Quand la projection est terminée, on rallume la lampe de poche pour repasser sur le sable en contournant la barque et les vêtements échoués. On n’oublie pas d’éteindre la lampe avant de sortir de l’œuvre de Maja Bajevic. Des inconnus de Casablanca n’ont pas rejoint l’Europe et se noient en continu dans le cabanon ; on voudrait connaitre leur nom mieux que tous les Rick Blaine, Ilsa Lund, Victor Laszlo ou que tous les Sam qui play it again.
On reprend la route vers Tarifa, le point le plus méridional de l’Europe, éloigné d’une quinzaine de kilomètres seulement de Tanger et de Melilla. À quelques pas du cabanon, Adel Abdessemed a enroulé en un anneau piquant, sous le nom de Salam Europe !, le même kilométrage de fil de fer barbelé. Cette œuvre est aussi exposée, parmi d’autres, à la fondation NMAC1.
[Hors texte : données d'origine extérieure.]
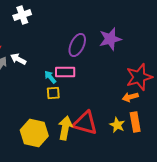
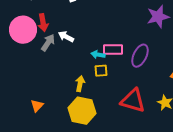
purple ellipse: (77, 45) -> (140, 56), moved
cyan arrow: (50, 77) -> (98, 55), turned -40
yellow arrow: (65, 128) -> (80, 84), moved, size x0.7

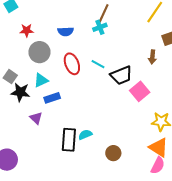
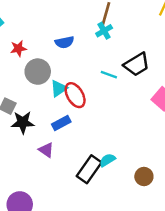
red ellipse: (72, 64) -> (75, 95), moved
black trapezoid: (121, 75) -> (137, 64), moved
cyan triangle: (41, 80) -> (59, 88), moved
black rectangle: (69, 140) -> (89, 169), turned 40

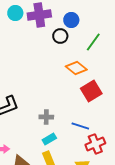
Si le levante, qui, comme son nom l’indique, vient de la Méditerranée, ne souffle pas trop fort, on peut bien sûr négliger la noyade nocturne de Maja et l’enroulement griffu d’Adel, entamer une partie de golf sur le site même de la fondation, déployer son kitesurf dans le détroit de Gibraltar ou, plus près de la vérité encore, braquer ses jumelles vers des noms latins tracés dans le ciel. Le titre de l’installation de Maja Bajevic trouve alors sa pleine justification.
Bon, il faut rentrer chez soi, plus aveugle que jamais.
- Le site réel de la fondation NMAC (Montenmedio Arte Contemporaneo), consacré au mariage entre nature et art contemporain, est plus beau que son site virtuel ; quoi qu’il en soit, à l’adresse suivante, on en apprend beaucoup : www.fundacionnmac.org. On apprend par exemple que Maja est née à Sarajevo en 1967, qu’Adel est né à Constantine en 1971 et qu’ils vivent à Paris. Deux oiseaux migrateurs.